Anyway, when Neil first visited Grace at home, he noted a huge portrait on one wall of the sala. He wondered, “Isn’t that Susan Roces?” Said Grace, “He didn’t even know who my parents were and I loved him even more for that.”
The high-school sweethearts got married early. When they decided to leave for the States, Grace’s dad, Fernando Poe Jr., was very sad and Neil assured him, “I promise you that I will always put food on the table and roof over her head.”
Noted Grace, “Neil has been true to that promise, proving himself to be a good provider, a good husband and a good father to our three children (Brian, Hannah and Nika). Life in the States was difficult at first; we were homesick. Neil lost his job and when he found a new one, he had to commute two hours back and forth. He wanted to prove that he could support a family.”
When FPJ died, the Llamanzares family decided to come home for good, initially so that Grace could keep her mom company.
“The song Home from Wizard of Oz (the musical) perfectly describes the feeling of being home,” said Grace.
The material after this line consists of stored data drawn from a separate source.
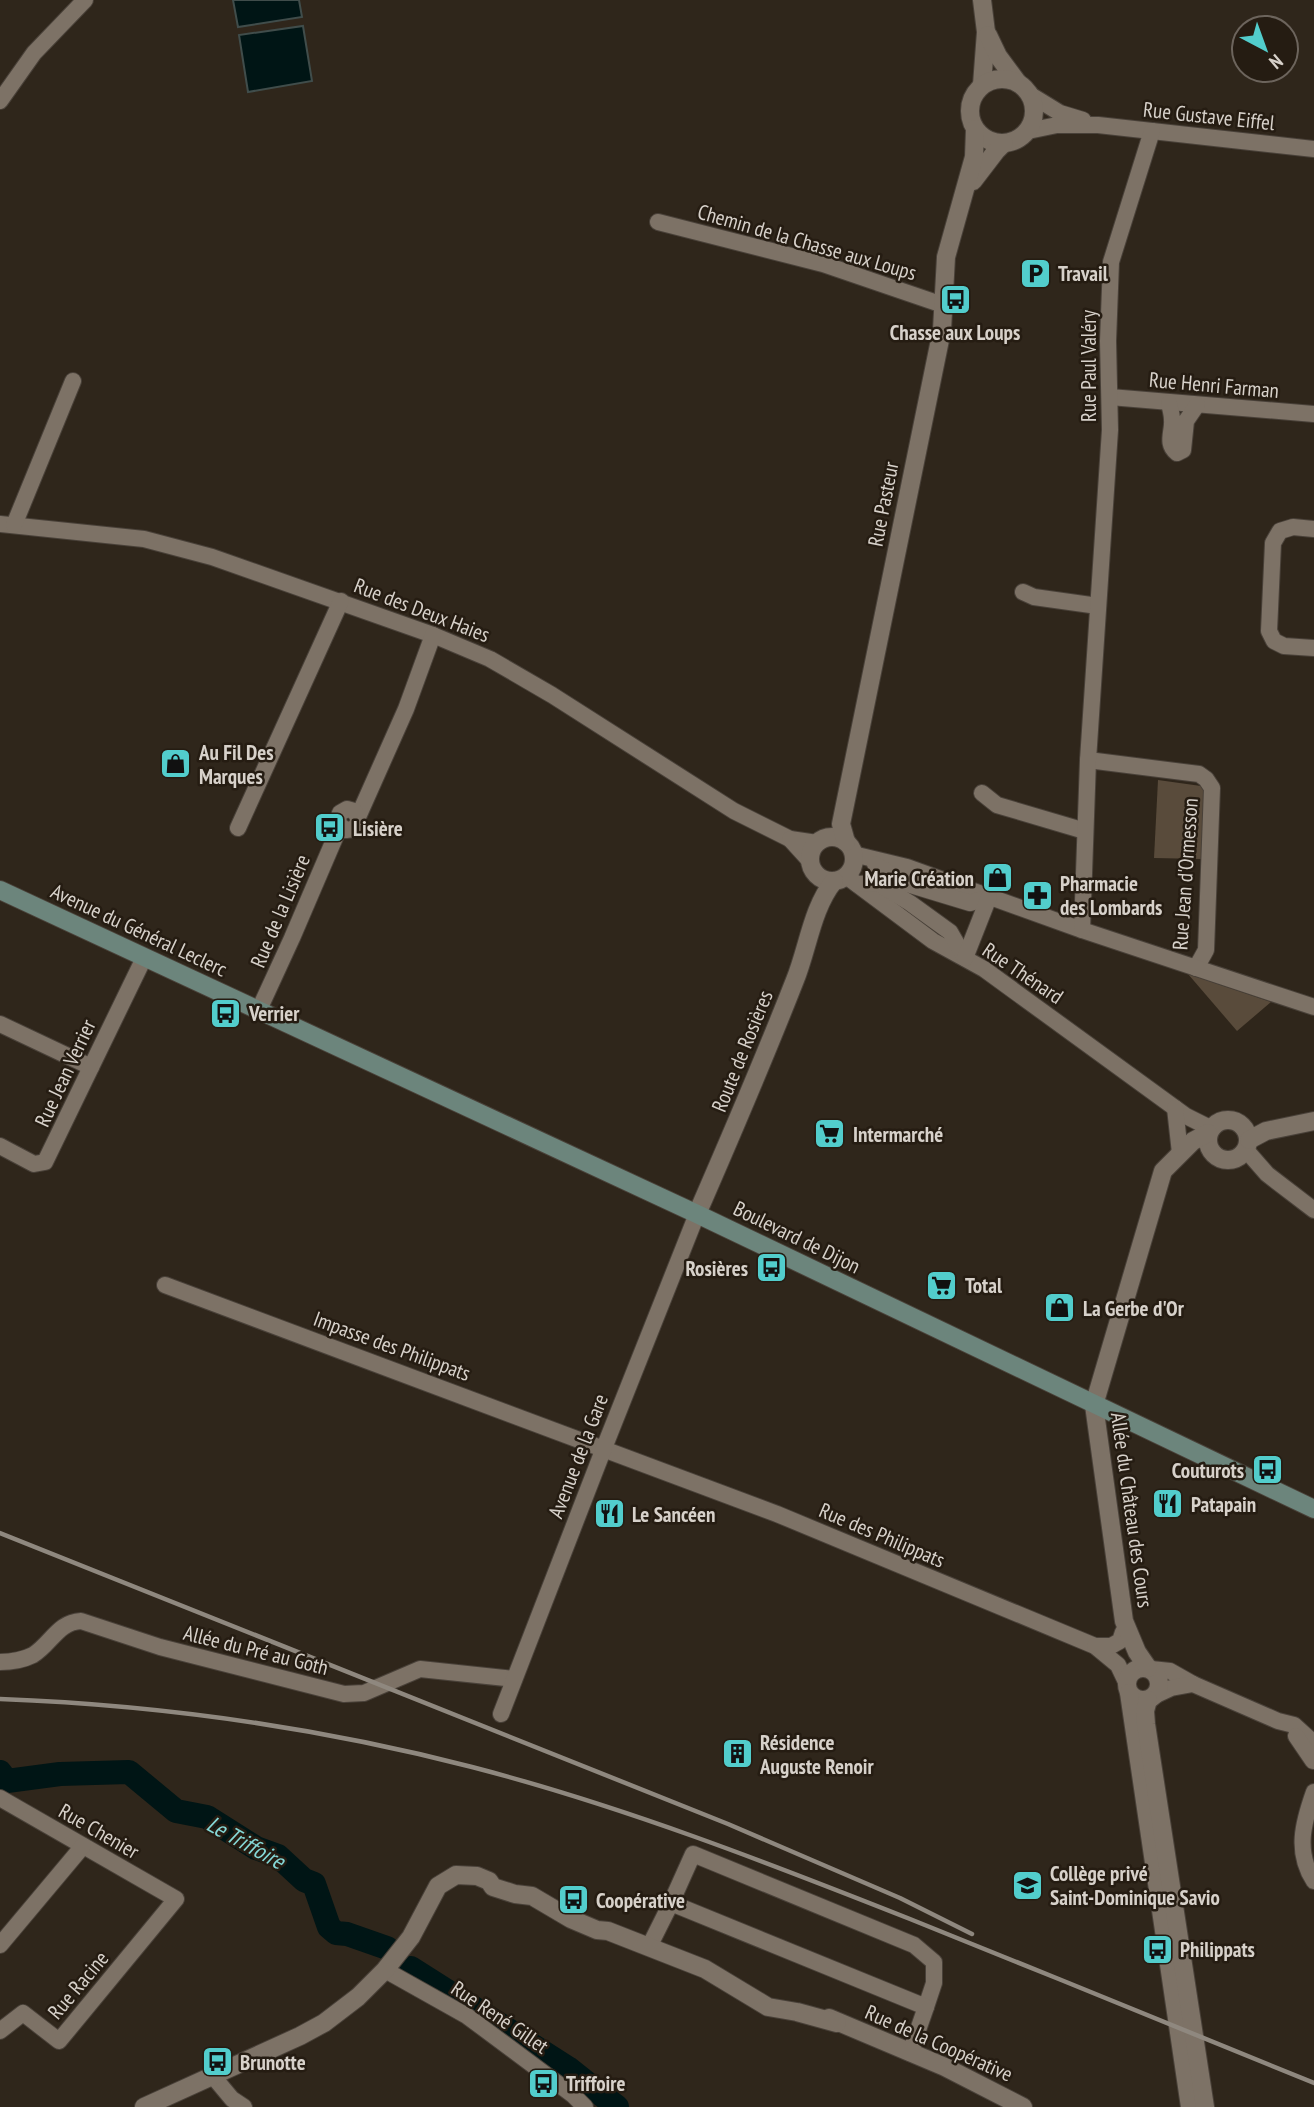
<svg xmlns="http://www.w3.org/2000/svg" width="1314" height="2107" font-family="'PT Sans Narrow',sans-serif">
<rect width="100%" height="100%" fill="#2f261b"/>
<!-- green -->
<g fill="#594b3b">
<path d="M1158 780 1201 786 1206 793 1203 859 1154 858Z"/>
<path d="M1188 974 1271 1002 1237 1031Z"/>
</g>
<!-- water -->
<g fill="#001515" stroke="#404d4b" stroke-width="2">
<path d="M233 0H299L302 17 238 27Z"/>
<path d="M303 26 312 81 248 92 239 35Z"/>
</g>
<g fill="none" stroke-linecap="round" stroke-linejoin="round">
<!-- river -->
<g stroke="#001515" stroke-width="24">
<path d="M0 1772 7 1781 60 1774 129 1772 176 1811 207 1817 256 1848 278 1856 304 1880 314 1884 329 1927 336 1933 347 1934 387 1948"/>
<path d="M411 1968 568 2068 617 2107"/>
</g>
<defs>
<g id="minor">
<path d="M1029 94 1060 113 1083 120"/>
<path d="M0 101 34 53 85 0"/>
<path d="M1028 131 1057 125H1098L1314 149"/>
<path d="M658 222 823 264 943 305"/>
<path d="M1110 397 1314 414"/>
<path d="M1169 403C1170 408 1172 414 1172 420 1173 432 1165 444 1177 453L1183 450 1186 421 1197 405"/>
<path d="M0 524 144 539 212 557 433 635 490 659 552 695 734 811 790 839 817 843"/>
<path d="M14 525 73 381"/>
<path d="M1314 529 1293 527 1280 531 1273 543 1269 631 1274 641 1284 646 1314 648"/>
<path d="M1023 592 1034 597 1098 606"/>
<path d="M1088 760 1199 774 1206 779 1212 788 1206 950 1196 968"/>
<path d="M982 793 997 805 1085 831"/>
<path d="M358 817 406 709 433 635"/>
<path d="M238 828 341 601"/>
<path d="M790 839 810 861"/>
<path d="M853 854 907 867 1082 930 1314 1007"/>
<path d="M875 864 904 883 970 903 989 897"/>
<path d="M846 876 933 941 984 969 1186 1116 1210 1128"/>
<path d="M857 884 877 883 910 903 950 932 965 958"/>
<path d="M1082 930 1088 760 1110 430 1108 341 1111 262 1152 131"/>
<path d="M965 958 989 897"/>
<path d="M258 1012 292 938 340 826 338 819 340 813 347 809 354 811 358 817V824L353 829 346 830 340 826"/>
<path d="M0 1024 91 1067"/>
<path d="M1175 1108 1180 1153"/>
<path d="M0 1146 34 1164 45 1162 144 958"/>
<path d="M1246 1150 1267 1174 1314 1210"/>
<path d="M165 1285 777 1514 1095 1646 1118 1665 1127 1684"/>
<path d="M1095 1646H1111L1120 1641 1123 1632"/>
<path d="M0 1662C10 1662 23 1660 33 1655 51 1644 58 1622 81 1621L160 1647 344 1694 364 1693 420 1669 514 1679"/>
<path d="M1151 1669 1170 1671 1193 1684 1278 1721 1294 1725 1314 1743"/>
<path d="M1156 1695 1171 1688 1193 1684"/>
<path d="M501 1714 604 1448 697 1214"/>
<path d="M1296 1736 1313 1761"/>
<path d="M1314 1792C1303 1823 1295 1852 1314 1881"/>
<path d="M0 1798 176 1899 59 2041 23 2013 0 2031"/>
<path d="M671 1903 693 1854 914 1945 934 1962V1983L926 2007"/>
<path d="M0 1945 83 1846"/>
<path d="M649 1947 671 1903 926 2007 910 2053"/>
<path d="M385 1970 467 2016 573 2095 585 2107"/>
<path d="M212 2075 232 2099 244 2107"/>
</g>
<g id="tertiary">
<path d="M982 0 986 32 982 85"/>
<path d="M988 35 998 56 1018 83"/>
<circle cx="1002" cy="111" r="32"/>
<path d="M973 181 996 151 1004 143"/>
<circle cx="832" cy="859" r="22"/>
<path d="M846 842 841 824 942 330 946 257 974 157 975 129"/>
<circle cx="1228" cy="1140" r="20"/>
<path d="M1249 1140 1266 1131 1314 1121"/>
<path d="M697 1214C731 1136 764 1059 795 980 808 948 812 908 834 881"/>
<circle cx="1143" cy="1684" r="16"/>
<path d="M1148 1668 1137 1652 1124 1621 1094 1405 1163 1171 1193 1141 1208 1133"/>
<path d="M1129 1693 1190 2107"/>
<path d="M1148 1700 1145 1711 1146 1724 1205 2107"/>
<path d="M829 2018 945 2067 1023 2107"/>
<path d="M144 2107 300 2036 324 2023 358 1997 385 1970 411 1937 438 1886 456 1875 477 1876 489 1881 493 1887 515 1894 532 1896 571 1919 597 1930 608 1931 705 1969 768 2007 797 2012 837 2023"/>
</g>
<path id="secondary" d="M0 890 697 1214 1314 1509"/>
</defs>
<!-- minor casing -->
<use href="#minor" stroke="#494139" stroke-width="18"/>
<!-- tertiary casing -->
<use href="#tertiary" stroke="#494139" stroke-width="20"/>
<!-- secondary casing -->
<use href="#secondary" stroke="#494139" stroke-width="20"/>
<!-- minor -->
<use href="#minor" stroke="#7d7266" stroke-width="16"/>
<!-- tertiary -->
<use href="#tertiary" stroke="#7d7266" stroke-width="18"/>
<!-- secondary -->
<use href="#secondary" stroke="#6c857c" stroke-width="18"/>
<!-- rail -->
<g stroke="#8f887f" stroke-width="4.5">
<path d="M0 1533 728 1824 900 1898 972 1934"/>
<path d="M0 1699C160 1705 317 1727 472 1767 622 1806 766 1862 910 1919 1045 1973 1179 2028 1314 2083"/>
</g>
</g>
<!-- icons -->
<defs>
<symbol id="parking-square" viewBox="-11 -11 22 22"><rect x="-9" y="-9" width="18" height="18" rx="4" fill="#52cdcc" stroke="#251c12"/><path d="M-3.5-5.5H1a3.5 3.5 0 0 1 0 7H-1V5.5H-3.5ZM-1-3.4V-.6H.8a1.4 1.4 0 0 0 0-2.8Z" fill="#111"/></symbol>
<symbol id="bus-square" viewBox="-11 -11 22 22"><rect x="-9" y="-9" width="18" height="18" rx="4" fill="#52cdcc" stroke="#251c12"/><path d="M-5-6H5V4H4V6H2V4H-2V6H-4V4H-5ZM-3.5-4V0h7V-4ZM-3.5 1.2v1.5H-2V1.2ZM2 1.2v1.5H3.5V1.2Z" fill="#111"/></symbol>
<symbol id="shop-square" viewBox="-11 -11 22 22"><rect x="-9" y="-9" width="18" height="18" rx="4" fill="#52cdcc" stroke="#251c12"/><path d="M-5-2.5h2.3a2.7 3.5 0 0 1 5.4 0H5L5.5 6h-11ZM-1.5-2.5h3a1.5 2.3 0 0 0-3 0Z" fill="#111"/></symbol>
<symbol id="pharmacy-square" viewBox="-11 -11 22 22"><rect x="-9" y="-9" width="18" height="18" rx="4" fill="#52cdcc" stroke="#251c12"/><path d="M-2-6h4v4h4v4h-4v4h-4v-4h-4v-4h4Z" fill="#111"/></symbol>
<symbol id="supermarket-square" viewBox="-11 -11 22 22"><rect x="-9" y="-9" width="18" height="18" rx="4" fill="#52cdcc" stroke="#251c12"/><path d="M-6-5.5h2.5l.6 2H6L4.5 2H-2.5L-4.4-4H-6ZM-1.5 3.2a1.3 1.3 0 1 0 .1 0ZM3 3.2a1.3 1.3 0 1 0 .1 0Z" fill="#111"/></symbol>
<symbol id="restaurant-square" viewBox="-11 -11 22 22"><rect x="-9" y="-9" width="18" height="18" rx="4" fill="#52cdcc" stroke="#251c12"/><path d="M-5-6h1v4h1v-4h1v4h1v-4h1v5L-1.5 .5V6h-2V.5L-5-1ZM5-6V6H3V1.5H1.5Q1.5-4 5-6Z" fill="#111"/></symbol>
<symbol id="building-square" viewBox="-11 -11 22 22"><rect x="-9" y="-9" width="18" height="18" rx="4" fill="#52cdcc" stroke="#251c12"/><path d="M-4-6H4V6H1V3H-1V6H-4ZM-2.5-4.3h1.7v1.8h-1.7ZM.8-4.3h1.7v1.8H.8ZM-2.5-1h1.7V.8h-1.7ZM.8-1h1.7V.8H.8Z" fill="#111"/></symbol>
<symbol id="school-square" viewBox="-11 -11 22 22"><rect x="-9" y="-9" width="18" height="18" rx="4" fill="#52cdcc" stroke="#251c12"/><path d="M0-5L7-2L0 1L-7-2ZM-4 1L0 2.5L4 1V4Q0 6-4 4Z" fill="#111"/></symbol>
</defs>
<g fill-rule="evenodd">
<use href="#parking-square" x="1018" y="256" width="35" height="35"/>
<use href="#bus-square" x="938" y="282" width="35" height="35"/>
<use href="#shop-square" x="158" y="746" width="35" height="35"/>
<use href="#bus-square" x="312" y="810" width="35" height="35"/>
<use href="#shop-square" x="980" y="860" width="35" height="35"/>
<use href="#pharmacy-square" x="1020" y="878" width="35" height="35"/>
<use href="#bus-square" x="208" y="996" width="35" height="35"/>
<use href="#supermarket-square" x="812" y="1116" width="35" height="35"/>
<use href="#bus-square" x="754" y="1250" width="35" height="35"/>
<use href="#supermarket-square" x="924" y="1268" width="35" height="35"/>
<use href="#shop-square" x="1042" y="1290" width="35" height="35"/>
<use href="#bus-square" x="1250" y="1452" width="35" height="35"/>
<use href="#restaurant-square" x="1150" y="1486" width="35" height="35"/>
<use href="#restaurant-square" x="592" y="1496" width="35" height="35"/>
<use href="#building-square" x="720" y="1736" width="35" height="35"/>
<use href="#school-square" x="1010" y="1868" width="35" height="35"/>
<use href="#bus-square" x="556" y="1882" width="35" height="35"/>
<use href="#bus-square" x="1140" y="1932" width="35" height="35"/>
<use href="#bus-square" x="200" y="2044" width="35" height="35"/>
<use href="#bus-square" x="526" y="2066" width="35" height="35"/>
</g>
<g text-anchor="middle" dominant-baseline="central" stroke-width="5" stroke-linejoin="round" paint-order="stroke">
<!-- street labels -->
<g font-size="21" fill="#d7d1ca" stroke="#251c12">
<text transform="translate(1209 116) rotate(6)">Rue Gustave Eiffel</text>
<text transform="translate(807 242) rotate(16)">Chemin de la Chasse aux Loups</text>
<text transform="translate(1088 366) rotate(-90)">Rue Paul Valéry</text>
<text transform="translate(1214 385) rotate(5)">Rue Henri Farman</text>
<text transform="translate(883 504) rotate(-79)">Rue Pasteur</text>
<text transform="translate(422 610) rotate(21)">Rue des Deux Haies</text>
<text transform="translate(1185 874) rotate(-86)">Rue Jean d'Ormesson</text>
<text transform="translate(280 911) rotate(-67)">Rue de la Lisière</text>
<text transform="translate(139 930) rotate(25)">Avenue du Général Leclerc</text>
<text transform="translate(1023 973) rotate(34)">Rue Thénard</text>
<text transform="translate(742 1051) rotate(-68)">Route de Rosières</text>
<text transform="translate(65 1073) rotate(-65)">Rue Jean Verrier</text>
<text transform="translate(797 1237) rotate(26)">Boulevard de Dijon</text>
<text transform="translate(392 1346) rotate(20)">Impasse des Philippats</text>
<text transform="translate(578 1456) rotate(-69)">Avenue de la Gare</text>
<text transform="translate(1132 1510) rotate(82)">Allée du Château des Cours</text>
<text transform="translate(882 1535) rotate(23)">Rue des Philippats</text>
<text transform="translate(256 1650) rotate(14)">Allée du Pré au Goth</text>
<text transform="translate(99 1831) rotate(30)">Rue Chenier</text>
<text transform="translate(78 1985) rotate(-50)">Rue Racine</text>
<text transform="translate(500 2017) rotate(34)">Rue René Gillet</text>
<text transform="translate(939 2043) rotate(24)">Rue de la Coopérative</text>
</g>
<!-- poi labels -->
<g font-size="21" font-weight="bold" fill="#d7d1ca" stroke="#251c12" text-anchor="start">
<text x="1058" y="273">Travail</text>
<text x="955" y="332" text-anchor="middle">Chasse aux Loups</text>
<text x="199" y="752">Au Fil Des<tspan x="199" dy="24">Marques</tspan></text>
<text x="353" y="828">Lisière</text>
<text x="974" y="878" text-anchor="end">Marie Création</text>
<text x="1060" y="883">Pharmacie<tspan x="1060" dy="24">des Lombards</tspan></text>
<text x="249" y="1013">Verrier</text>
<text x="853" y="1134">Intermarché</text>
<text x="748" y="1268" text-anchor="end">Rosières</text>
<text x="965" y="1285">Total</text>
<text x="1083" y="1308">La Gerbe d'Or</text>
<text x="1244" y="1470" text-anchor="end">Couturots</text>
<text x="1191" y="1504">Patapain</text>
<text x="632" y="1514">Le Sancéen</text>
<text x="760" y="1742">Résidence<tspan x="760" dy="24">Auguste Renoir</tspan></text>
<text x="1050" y="1873">Collège privé<tspan x="1050" dy="24">Saint-Dominique Savio</tspan></text>
<text x="596" y="1900">Coopérative</text>
<text x="1180" y="1949">Philippats</text>
<text x="240" y="2062">Brunotte</text>
<text x="566" y="2083">Triffoire</text>
</g>
<!-- water labels -->
<g font-size="23" font-style="italic" fill="#85d8d7" stroke="#251c12">
<text transform="translate(246 1842) rotate(29)">Le Triffoire</text>
</g>
</g>
<!-- north arrow -->
<g transform="translate(1265 49) rotate(139)"><circle r="33" fill="#251c12" stroke="#6c645c" stroke-width="2"/>
<path d="M0-5L12 26L0 18L-12 26Z" fill="#52cdcc"/>
<text y="-10" font-size="19" font-weight="bold" text-anchor="middle" fill="#d7d1ca">N</text>
</g>
</svg>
The first stanza of the song sung by Diana Ross goes: When I think of home/I think of a place where there’s love overflowing/I wish I was home/I wish I was back there with things I’ve been knowing…
Addressing Neil, Grace continued, “Thank you for taking a backseat to me; you didn’t ask for the career that I have now, not minding the loss of privacy. Thank you for not leaving me.” That moved the guests into giving the couple a warm applause.
In his own quiet way, Neil worked to the level that, as Grace put it, “he deserved to be.” Neil studied Masters in Management Information at George Washington University and served in the US Air Force.
In his speech, Neil acknowledged his parents, Drs. Teddy and Carol Llamanzares, and Grace’s parents whom he described as “The King and Queen of Philippine Movies,” and, addressing Susan, said, “Thank you for giving me 28 years ago the greatest gift, the greatest treasure of my life.” They have raised beautiful children, well-mannered and, in Neil’s word, “decent.”
It was Brian who hosted the program with Alex Gonzaga. Hanna and Nika dedicated the song Buwan to their father.
Toward the end of his speech, Neil noted that “the future is so bright,” and proceeded to put on dark glasses, (to avoid being “blinded” by that brightness), prompting the guests to break into another warm applause.
Earlier, Grace and their children dedicated the song The Wonder of You to Neil who capped his speech with a heartfelt rendition of the Spandau Ballet song Round and Round — you know: Round and round it goes/And oh don’t you know/This is the game that we came here for/Round and round it goes/And oh don’t you know/You’re just my fantasy and I will fantasize/I wanna be your magical mystery/I wanna be your final history/This is the news of my life…
Grace should have the final say.
“There are two halves in a couple. Neil is the better half.”